CREATE INDEX year_idx
on all_fact (order_date)
LOCAL
(PARTITION name_idx1,
PARTITION name_idx2,
PARTITION name_idx3);
Oracle will automatically use equal partitioning of the index
based upon the number of partitions in the indexed table. For
example, in the above definition, if we created four indexes on
all_fact, the CREATE INDEX would fail since the partitions do not
match. This equal partition also makes index maintenance easier,
since a single partition can be taken offline and the index
rebuilt without affecting the other partitions in the table.
Global partitioned indexes
A global partitioned index is used for all other indexes
except for the one that is used as the table partition key.
Global indexes partition OLTP (online transaction processing)
applications where fewer index probes are required than with
local partitioned indexes.
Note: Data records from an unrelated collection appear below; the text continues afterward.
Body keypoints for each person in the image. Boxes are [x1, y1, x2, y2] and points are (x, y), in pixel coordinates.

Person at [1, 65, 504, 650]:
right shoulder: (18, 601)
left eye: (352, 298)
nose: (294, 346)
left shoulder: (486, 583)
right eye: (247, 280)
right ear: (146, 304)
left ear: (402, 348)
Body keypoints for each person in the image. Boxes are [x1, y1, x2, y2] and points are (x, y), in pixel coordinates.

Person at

In the global index partition scheme,
the index is harder to maintain since the index may span
partitions in the base table.
For example, when a table partition is dropped as part of a
reorganization, the entire global index will be affected. When
defining a global partitioned index, the DBA has complete freedom
to specify as many partitions for the index as desired.
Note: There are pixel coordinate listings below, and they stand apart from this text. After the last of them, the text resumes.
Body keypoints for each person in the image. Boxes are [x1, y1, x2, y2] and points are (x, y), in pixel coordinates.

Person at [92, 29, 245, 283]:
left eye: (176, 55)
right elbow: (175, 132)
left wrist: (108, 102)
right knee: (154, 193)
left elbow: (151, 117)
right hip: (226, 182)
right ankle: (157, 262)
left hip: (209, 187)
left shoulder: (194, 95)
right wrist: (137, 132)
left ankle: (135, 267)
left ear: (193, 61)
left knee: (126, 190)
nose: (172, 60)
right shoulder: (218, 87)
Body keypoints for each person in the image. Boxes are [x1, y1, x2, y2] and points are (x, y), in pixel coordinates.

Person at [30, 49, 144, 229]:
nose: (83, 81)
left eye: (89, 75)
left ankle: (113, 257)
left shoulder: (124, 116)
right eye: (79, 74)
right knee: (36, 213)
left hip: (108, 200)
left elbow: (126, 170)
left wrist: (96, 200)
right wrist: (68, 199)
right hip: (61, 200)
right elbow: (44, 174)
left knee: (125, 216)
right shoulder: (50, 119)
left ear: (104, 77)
Now that we understand the concept, let's examine the Oracle
CREATE INDEX syntax for a globally partitioned index:
CREATE INDEX item_idx
on all_fact (item_nbr)
GLOBAL
(PARTITION city_idx1 VALUES LESS THAN (100),
PARTITION city_idx1 VALUES LESS THAN (200),
PARTITION city_idx1 VALUES LESS THAN (300),
PARTITION city_idx1 VALUES LESS THAN (400),
PARTITION city_idx1 VALUES LESS THAN (500));
Here, we see that the item index has been defined with five
partitions, each containing a subset of the index range values.
Note that it is irrelevant that the base table is in three
partitions. In fact, it is acceptable to create a global
partitioned index on a table that does not have any partitioning.
Summary on table partitioning
These new data warehouse features for Oracle continue
to underscore Oracle Corporation's commitment to supporting very
large data warehouse architectures. It will be exciting to see
how these features continue to improve in Oracle9i, when
some of the object-oriented features will be available for the
data warehouse. Even more exciting will be the support for class
hierarchies and inheritance, since these features will greatly
improve the ability of the Oracle data warehouse designer to
implement ad-hoc classifications of data attributes.